Brad Palmer (ConocoPhillips)
COP sets the lower limit on gas/oil ratio at 300 scf/b (with a minimum of 70% hydrogen in the treat gas). Remember that the hydrogen is diluted by vaporized hydrocarbon, especially in a naphtha unit. Hydrogen partial pressures are actually very low. We also set a minimum of 3:1 treat gas hydrogen to chemical hydrogen consumption, i.e., the treat gas hydrogen rate per barrel must be at least 3 times the per-barrel hydrogen consumption. Both of these criteria are supposed to be met. In practice, some units do not meet the minimum rates.
Once the minimum is met, there are many other factors that are more critical than the hydrogen/oil ratio. These factors include the operating pressure, LHSV, feed composition, feed contaminants and percent cracked stock.
With respect to hydrogen gas/oil ratios, we can offer direct comparisons where two units feed essentially the same feedstock and operate at primarily the same conditions, except for the gas/oil ratio. The best comparison basis is barrels of oil processed per lb catalyst because in this case the units do not have exactly the same catalyst volumes.
•Case 1: Straight-run naphtha feed at about 360 psig.

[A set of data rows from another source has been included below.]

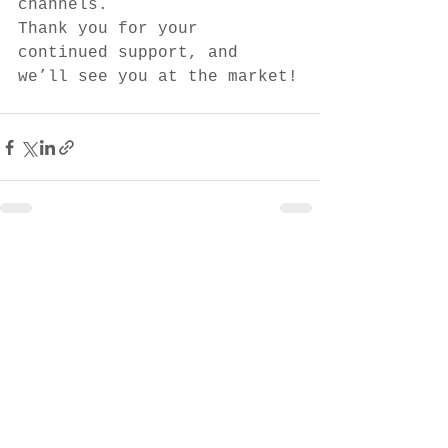
channels.
Thank you for your 
continued support, and 
we’ll see you at the market!
See All
Recent Posts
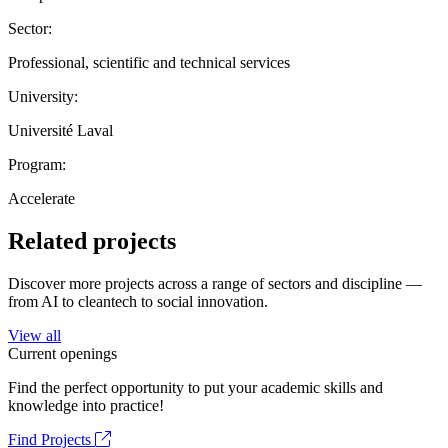
Sector:
Professional, scientific and technical services
University:
Université Laval
Program:
Accelerate
Related projects
Discover more projects across a range of sectors and discipline —
from AI to cleantech to social innovation.
View all
Current openings
Find the perfect opportunity to put your academic skills and
knowledge into practice!
Find Projects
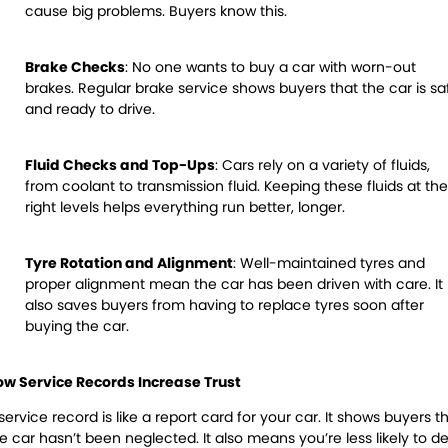
cause big problems. Buyers know this.
Brake Checks
:
No one wants to buy a car with worn-out
brakes. Regular brake service shows buyers that the car is sa
and ready to drive.
Fluid Checks and Top-Ups
:
Cars rely on a variety of fluids,
from coolant to transmission fluid. Keeping these fluids at the
right levels helps everything run better, longer.
Tyre Rotation and Alignment
:
Well-maintained tyres and
proper alignment mean the car has been driven with care. It
also saves buyers from having to replace tyres soon after
buying the car.
ow Service Records Increase Trust
service record is like a report card for your car. It shows buyers t
e car hasn’t been neglected. It also means you’re less likely to de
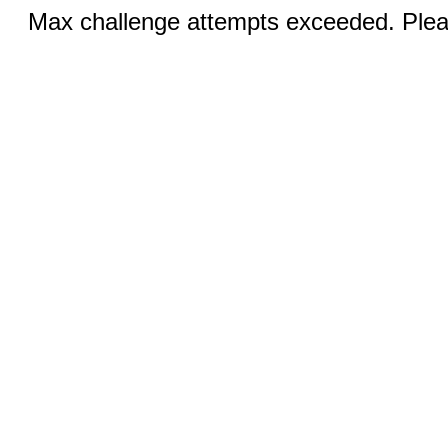
Max challenge attempts exceeded. Pleas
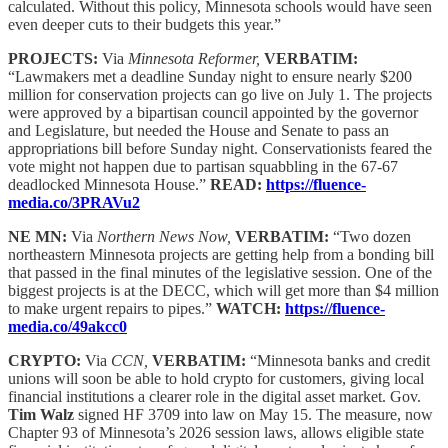
calculated. Without this policy, Minnesota schools would have seen
even deeper cuts to their budgets this year.”
PROJECTS:
Via
Minnesota Reformer,
VERBATIM:
“Lawmakers met a deadline Sunday night to ensure nearly $200
million for conservation projects can go live on July 1. The projects
were approved by a bipartisan council appointed by the governor
and Legislature, but needed the House and Senate to pass an
appropriations bill before Sunday night. Conservationists feared the
vote might not happen due to partisan squabbling in the 67-67
deadlocked Minnesota House.”
READ:
https://fluence-
media.co/3PRAVu2
NE MN:
Via
Northern News Now,
VERBATIM:
“Two dozen
northeastern Minnesota projects are getting help from a bonding bill
that passed in the final minutes of the legislative session. One of the
biggest projects is at the DECC, which will get more than $4 million
to make urgent repairs to pipes.”
WATCH:
https://fluence-
media.co/49akcc0
CRYPTO:
Via
CCN,
VERBATIM:
“Minnesota banks and credit
unions will soon be able to hold crypto for customers, giving local
financial institutions a clearer role in the digital asset market. Gov.
Tim Walz
signed HF 3709 into law on May 15. The measure, now
Chapter 93 of Minnesota’s 2026 session laws, allows eligible state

One unit has more catalyst in it, but the cycle lengths are the same at 18 months. One unit has 140 scf/bbl hydrogen and the other has 270 scf/bbl. The oil amounts processed in 18 months in these units are 195 and 241 Bbls/Lb catalyst, respectively. The unit with the higher gas rate processes about 24% more oil per pound with a gas/oil ratio about 93% higher.
•Case 2: Straight-run naphtha feed at about 450 psig. Again, the amounts of catalyst in the units differ, with the cycle lengths the same at 48 months. Gas/oil ratios are 570 scf/bbl and 710 scf/bbl. The barrels per pound catalyst processed are 571 and 740, respectively. The unit with the 25% higher gas rate can process about 25-30% more oil.